| Work order |
Which lines below fall between the one containing "and accounted. |" and the one containing "mass allocation. |"? Repeat them exactly, counting both of those lines, and add nothing else.

| Page images and extracted text |
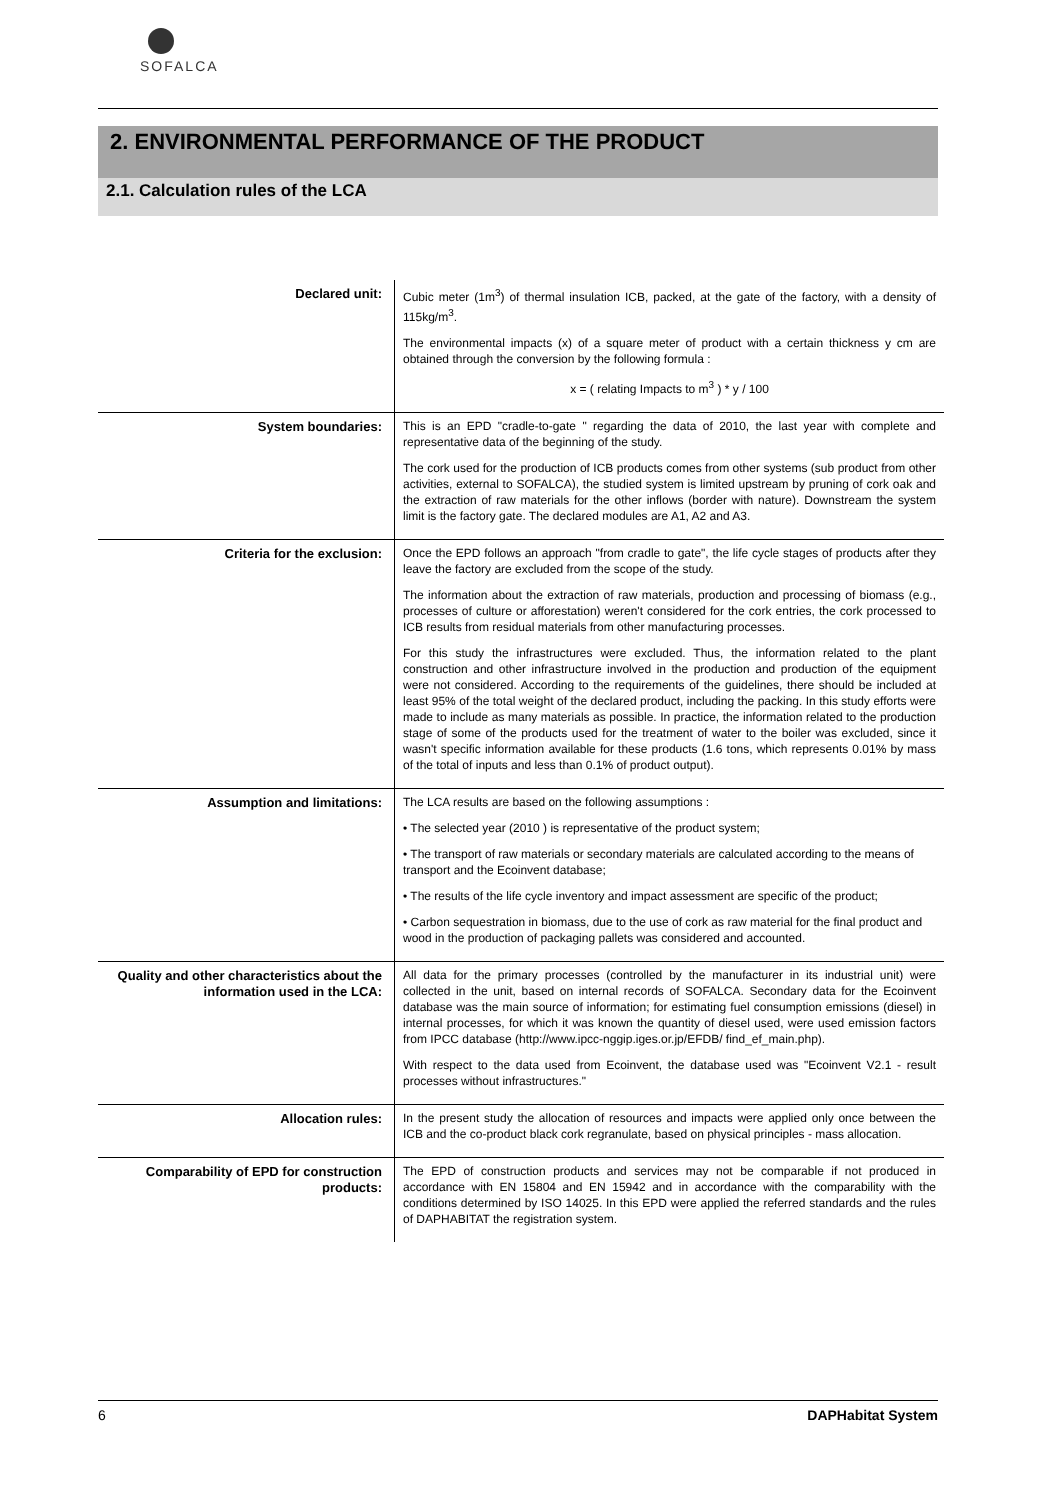SOFALCA
2. ENVIRONMENTAL PERFORMANCE OF THE PRODUCT
2.1. Calculation rules of the LCA
| Declared unit: | Cubic meter (1m<sup>3</sup>) of thermal insulation ICB, packed, at the gate of the factory, with a density of 115kg/m<sup>3</sup>. The environmental impacts (x) of a square meter of product with a certain thickness y cm are obtained through the conversion by the following formula : x = ( relating Impacts to m<sup>3</sup> ) * y / 100 |
| System boundaries: | This is an EPD "cradle-to-gate " regarding the data of 2010, the last year with complete and representative data of the beginning of the study. The cork used for the production of ICB products comes from other systems (sub product from other activities, external to SOFALCA), the studied system is limited upstream by pruning of cork oak and the extraction of raw materials for the other inflows (border with nature). Downstream the system limit is the factory gate. The declared modules are A1, A2 and A3. |
| Criteria for the exclusion: | Once the EPD follows an approach "from cradle to gate", the life cycle stages of products after they leave the factory are excluded from the scope of the study. The information about the extraction of raw materials, production and processing of biomass (e.g., processes of culture or afforestation) weren't considered for the cork entries, the cork processed to ICB results from residual materials from other manufacturing processes. For this study the infrastructures were excluded. Thus, the information related to the plant construction and other infrastructure involved in the production and production of the equipment were not considered. According to the requirements of the guidelines, there should be included at least 95% of the total weight of the declared product, including the packing. In this study efforts were made to include as many materials as possible. In practice, the information related to the production stage of some of the products used for the treatment of water to the boiler was excluded, since it wasn't specific information available for these products (1.6 tons, which represents 0.01% by mass of the total of inputs and less than 0.1% of product output). |
| Assumption and limitations: | The LCA results are based on the following assumptions : • The selected year (2010 ) is representative of the product system; • The transport of raw materials or secondary materials are calculated according to the means of transport and the Ecoinvent database; • The results of the life cycle inventory and impact assessment are specific of the product; • Carbon sequestration in biomass, due to the use of cork as raw material for the final product and wood in the production of packaging pallets was considered and accounted. |
| Quality and other characteristics about the information used in the LCA: | All data for the primary processes (controlled by the manufacturer in its industrial unit) were collected in the unit, based on internal records of SOFALCA. Secondary data for the Ecoinvent database was the main source of information; for estimating fuel consumption emissions (diesel) in internal processes, for which it was known the quantity of diesel used, were used emission factors from IPCC database (http://www.ipcc-nggip.iges.or.jp/EFDB/ find_ef_main.php). With respect to the data used from Ecoinvent, the database used was "Ecoinvent V2.1 - result processes without infrastructures." |
| Allocation rules: | In the present study the allocation of resources and impacts were applied only once between the ICB and the co-product black cork regranulate, based on physical principles - mass allocation. |
| Comparability of EPD for construction products: | The EPD of construction products and services may not be comparable if not produced in accordance with EN 15804 and EN 15942 and in accordance with the comparability with the conditions determined by ISO 14025. In this EPD were applied the referred standards and the rules of DAPHABITAT the registration system. |
6 DAPHabitat System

| Exercise solution |
| Assumption and limitations: | The LCA results are based on the following assumptions : • The selected year (2010 ) is representative of the product system; • The transport of raw materials or secondary materials are calculated according to the means of transport and the Ecoinvent database; • The results of the life cycle inventory and impact assessment are specific of the product; • Carbon sequestration in biomass, due to the use of cork as raw material for the final product and wood in the production of packaging pallets was considered and accounted. |
| Quality and other characteristics about the information used in the LCA: | All data for the primary processes (controlled by the manufacturer in its industrial unit) were collected in the unit, based on internal records of SOFALCA. Secondary data for the Ecoinvent database was the main source of information; for estimating fuel consumption emissions (diesel) in internal processes, for which it was known the quantity of diesel used, were used emission factors from IPCC database (http://www.ipcc-nggip.iges.or.jp/EFDB/ find_ef_main.php). With respect to the data used from Ecoinvent, the database used was "Ecoinvent V2.1 - result processes without infrastructures." |
| Allocation rules: | In the present study the allocation of resources and impacts were applied only once between the ICB and the co-product black cork regranulate, based on physical principles - mass allocation. |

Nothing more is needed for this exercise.